③ size=2==k → sum==target=2 → count=2.
end=3: ① sum += arr[3]=1 → sum=3. ② size=3>k → sum-=arr[1]=1 → sum=2, start=2.
③ size=2==k → sum==target=2 → count=3.
end=4: ① sum += arr[4]=1 → sum=3. ② size=3>k → sum-=arr[2]=1 → sum=2, start=3.

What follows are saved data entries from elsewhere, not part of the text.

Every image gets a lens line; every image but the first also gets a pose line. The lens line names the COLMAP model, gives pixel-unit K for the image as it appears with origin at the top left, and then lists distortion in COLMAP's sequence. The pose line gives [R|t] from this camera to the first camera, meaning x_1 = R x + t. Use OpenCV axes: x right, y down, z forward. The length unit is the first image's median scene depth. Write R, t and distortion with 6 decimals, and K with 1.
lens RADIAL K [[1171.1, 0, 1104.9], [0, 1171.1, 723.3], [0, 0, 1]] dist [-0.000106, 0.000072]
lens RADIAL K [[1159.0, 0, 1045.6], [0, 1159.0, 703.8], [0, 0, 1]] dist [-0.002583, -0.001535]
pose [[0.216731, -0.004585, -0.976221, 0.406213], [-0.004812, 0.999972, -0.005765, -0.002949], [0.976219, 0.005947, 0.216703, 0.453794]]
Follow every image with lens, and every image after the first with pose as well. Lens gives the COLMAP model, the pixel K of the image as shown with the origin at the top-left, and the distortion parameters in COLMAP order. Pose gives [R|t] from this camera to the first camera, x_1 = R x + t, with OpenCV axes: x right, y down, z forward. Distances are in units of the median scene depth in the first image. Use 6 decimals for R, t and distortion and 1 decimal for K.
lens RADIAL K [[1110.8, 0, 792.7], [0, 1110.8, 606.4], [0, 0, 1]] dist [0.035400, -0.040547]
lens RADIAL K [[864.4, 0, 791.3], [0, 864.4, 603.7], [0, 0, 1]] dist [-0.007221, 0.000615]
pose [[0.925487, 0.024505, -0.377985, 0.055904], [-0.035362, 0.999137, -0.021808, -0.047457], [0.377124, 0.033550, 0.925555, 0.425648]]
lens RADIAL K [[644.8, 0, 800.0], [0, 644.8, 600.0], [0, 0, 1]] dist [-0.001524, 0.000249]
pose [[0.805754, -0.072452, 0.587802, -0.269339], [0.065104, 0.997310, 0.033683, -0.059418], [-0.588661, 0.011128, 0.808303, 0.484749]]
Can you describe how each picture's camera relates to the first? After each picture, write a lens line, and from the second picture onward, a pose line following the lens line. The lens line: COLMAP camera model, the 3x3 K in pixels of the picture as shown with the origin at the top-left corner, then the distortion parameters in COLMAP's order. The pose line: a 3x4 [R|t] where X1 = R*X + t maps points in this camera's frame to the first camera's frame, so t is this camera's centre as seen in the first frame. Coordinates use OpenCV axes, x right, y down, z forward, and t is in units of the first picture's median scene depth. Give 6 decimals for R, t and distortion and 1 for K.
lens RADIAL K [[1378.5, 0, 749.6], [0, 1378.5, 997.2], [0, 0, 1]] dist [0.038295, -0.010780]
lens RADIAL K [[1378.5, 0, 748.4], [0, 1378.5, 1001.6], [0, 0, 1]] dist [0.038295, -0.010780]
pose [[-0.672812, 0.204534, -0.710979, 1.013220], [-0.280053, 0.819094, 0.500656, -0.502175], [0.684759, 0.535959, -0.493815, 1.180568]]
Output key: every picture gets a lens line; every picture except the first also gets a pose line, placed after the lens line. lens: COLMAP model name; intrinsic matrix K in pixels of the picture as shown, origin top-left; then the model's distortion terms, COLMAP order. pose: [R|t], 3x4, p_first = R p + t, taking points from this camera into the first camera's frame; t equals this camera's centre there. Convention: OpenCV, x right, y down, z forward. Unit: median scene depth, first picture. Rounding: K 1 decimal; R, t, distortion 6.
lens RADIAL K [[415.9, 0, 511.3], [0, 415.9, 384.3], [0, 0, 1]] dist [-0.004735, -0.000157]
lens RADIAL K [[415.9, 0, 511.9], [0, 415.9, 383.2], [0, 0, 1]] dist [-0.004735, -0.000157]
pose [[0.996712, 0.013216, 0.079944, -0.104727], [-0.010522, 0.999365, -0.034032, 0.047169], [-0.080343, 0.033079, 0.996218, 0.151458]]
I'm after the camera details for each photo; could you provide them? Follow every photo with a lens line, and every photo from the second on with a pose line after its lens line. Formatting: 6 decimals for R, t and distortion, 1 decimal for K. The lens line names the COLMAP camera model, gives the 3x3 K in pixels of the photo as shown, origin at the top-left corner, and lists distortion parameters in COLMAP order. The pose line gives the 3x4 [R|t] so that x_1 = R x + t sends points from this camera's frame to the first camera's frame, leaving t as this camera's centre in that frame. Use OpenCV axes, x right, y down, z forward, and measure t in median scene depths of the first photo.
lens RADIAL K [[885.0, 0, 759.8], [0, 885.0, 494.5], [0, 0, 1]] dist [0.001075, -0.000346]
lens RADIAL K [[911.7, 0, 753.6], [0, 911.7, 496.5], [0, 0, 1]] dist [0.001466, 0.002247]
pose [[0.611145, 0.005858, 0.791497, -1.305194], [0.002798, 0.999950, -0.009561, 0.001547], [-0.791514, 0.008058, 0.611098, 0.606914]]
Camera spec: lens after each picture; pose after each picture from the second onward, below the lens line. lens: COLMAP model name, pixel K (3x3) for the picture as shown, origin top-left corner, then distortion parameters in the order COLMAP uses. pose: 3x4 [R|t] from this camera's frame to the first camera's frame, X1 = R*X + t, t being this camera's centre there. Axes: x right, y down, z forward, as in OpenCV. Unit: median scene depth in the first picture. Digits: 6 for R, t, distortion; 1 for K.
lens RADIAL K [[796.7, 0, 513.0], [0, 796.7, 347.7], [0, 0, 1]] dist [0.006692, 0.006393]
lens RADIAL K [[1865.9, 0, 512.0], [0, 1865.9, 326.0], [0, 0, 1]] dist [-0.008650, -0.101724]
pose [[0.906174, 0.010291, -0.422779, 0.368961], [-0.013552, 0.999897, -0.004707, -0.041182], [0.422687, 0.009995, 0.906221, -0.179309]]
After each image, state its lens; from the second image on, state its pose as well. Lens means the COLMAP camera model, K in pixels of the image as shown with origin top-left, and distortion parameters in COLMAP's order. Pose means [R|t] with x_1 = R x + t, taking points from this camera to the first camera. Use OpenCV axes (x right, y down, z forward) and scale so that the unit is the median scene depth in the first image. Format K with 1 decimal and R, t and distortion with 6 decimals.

③ size=2==k → sum==target=2 → count=4.
end=5: end >= n=5 → loop exits.
Return: 4 ✓
Every adjacent pair [1,1] sums to 2.
Each iteration: add right, remove left, check — all in O(1).
Complexity Analysis
| Complexity | Reasoning | |
|---|---|---|
| Time | O(N) | end visits each element once; start moves at most N times total |
| Space | O(1) | Only two pointer variables and a running sum |
Versus brute force O(N × k) — the sliding window replaces the inner loop of k additions with 2 operations (one add, one subtract).
Edge Cases
| Scenario | Input | Output | Note |
|---|---|---|---|
| k > n | [1,2], k=5, target=3 | 0 | No window of size k can form |
| k == n | [1,2,3], k=3, target=6 | 1 | Only one window: the whole array |
| No matching window | [1,2,3], k=2, target=10 | 0 | No window sums to target |
| All windows match | [1,1,1,1], k=2, target=2 | 3 | Every adjacent pair qualifies |
| Single element | [5], k=1, target=5 | 1 | One window, one element |
| Negative elements | [-1, 2, -1, 2], k=2, target=1 | 2 | Works identically — sums can be negative |
Key Takeaway
Subarray Size Equals K is the simplest fixed sliding window problem: maintain a running sum, add on expand, subtract on contract, check on full-size. The count increments every time the window sum hits the target. The time drops from O(N × k) to O(N) because the shared elements between adjacent windows are updated in O(1) instead of recomputed.